== PAGINATEKST ==

Oplegging voorlopige maatregel ex art. 29 WED: gehele stillegging van de onderneming voor 6 maanden (m.u.v. akkerbouw)
/Rechtbank Overijssel 24 april 2023, ECLI:NL:RBOVE:2023:1457
De vordering strekt ertoe dat de economische raadkamer bij wijze van voorlopige maatregel zal bevelen:
de gehele stillegging van de onderneming van de verdachte;
dat de verdachte zich zal onthouden van het houden van dieren voor zichzelf dan wel voor een ander.
Standpunt officier van justitie
De officier van justitie heeft haar vordering gegrond op de stelling dat tegen verdachte ernstige bezwaren zijn gerezen in die zin dat hij zich heeft schuldig gemaakt aan het plegen van strafbare feiten, zoals bedoeld in onder meer artikel 1.7 onder d en f en artikel 1.8 lid 2 Besluit houders van dieren, artikel 2.2 lid 10 onder d Wet dieren, artikel 1 onder 2 Wet op de economische delicten, artikel 3.22 lid 1 Regeling dierlijke producten, artikel 3.1 lid 1 Besluit dierlijke producten, artikel 3.3 lid 1 jo. 3.4 lid 1 en 3 Wet dieren en artikel 1a onder 3 Wet op de economische delicten.

===

OPDRACHTEN:
1. Neem uit de uitspraak over de stillegging woordelijk over: alles van "Standpunt officier van" tot en met "de economische delicten.".
2. Vat de uitspraak over de stillegging samen in twee zinnen.
3. Schrijf de uitspraak over de stillegging verder, te beginnen na de laatste zin.
De regels hierna komen uit een andere bron.

== GEGEVENSREGELS ==

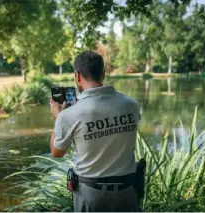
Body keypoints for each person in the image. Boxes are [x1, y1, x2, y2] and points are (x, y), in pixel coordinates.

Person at [49, 51, 141, 212]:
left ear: (77, 76)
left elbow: (57, 152)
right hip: (129, 190)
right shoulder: (131, 105)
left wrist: (59, 118)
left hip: (91, 194)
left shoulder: (69, 115)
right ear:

===

ANTWOORDEN:
1.
Standpunt officier van justitie
De officier van justitie heeft haar vordering gegrond op de stelling dat tegen verdachte ernstige bezwaren zijn gerezen in die zin dat hij zich heeft schuldig gemaakt aan het plegen van strafbare feiten, zoals bedoeld in onder meer artikel 1.7 onder d en f en artikel 1.8 lid 2 Besluit houders van dieren, artikel 2.2 lid 10 onder d Wet dieren, artikel 1 onder 2 Wet op de economische delicten, artikel 3.22 lid 1 Regeling dierlijke producten, artikel 3.1 lid 1 Besluit dierlijke producten, artikel 3.3 lid 1 jo. 3.4 lid 1 en 3 Wet dieren en artikel 1a onder 3 Wet op de economische delicten.

2. De vordering strekt ertoe dat de economische raadkamer als voorlopige maatregel de gehele stillegging van de onderneming van de verdachte beveelt, en dat de verdachte zich onthoudt van het houden van dieren voor zichzelf of voor een ander. De officier van justitie grondt de vordering op ernstige bezwaren dat hij strafbare feiten heeft gepleegd, onder meer in de zin van het Besluit houders van dieren, de Wet dieren en de Wet op de economische delicten.

3.
Het belang dat door het vermoedelijk overtreden voorschrift wordt beschermd, te weten het dierenwelzijn, vereist volgens de officier van justitie een onmiddellijk ingrijpen. De officier van justitie heeft daartoe onder meer gewezen op de controle van de NVWA van 30 maart 2023. Bij deze controle is geconstateerd dat bij het merendeel van de aanwezige runderen op het bedrijf van verdachte problemen waren met de verzorging en dat een rund was overleden, maar niet binnen de wettelijke termijn afgevoerd. De officier van justitie heeft er voorts op gewezen dat voorafgaand aan deze controle zich bij meerdere controles in de periode vanaf 30 oktober 2021 meermalen misstanden hebben voorgedaan op het bedrijf van verdachte omtrent dierenwelzijn. De fysieke gezondheid van verdachte is zodanig slecht dat hij niet in staat is de dieren de nodige verzorging te bieden, maar verdachte lijkt dit niet in te zien.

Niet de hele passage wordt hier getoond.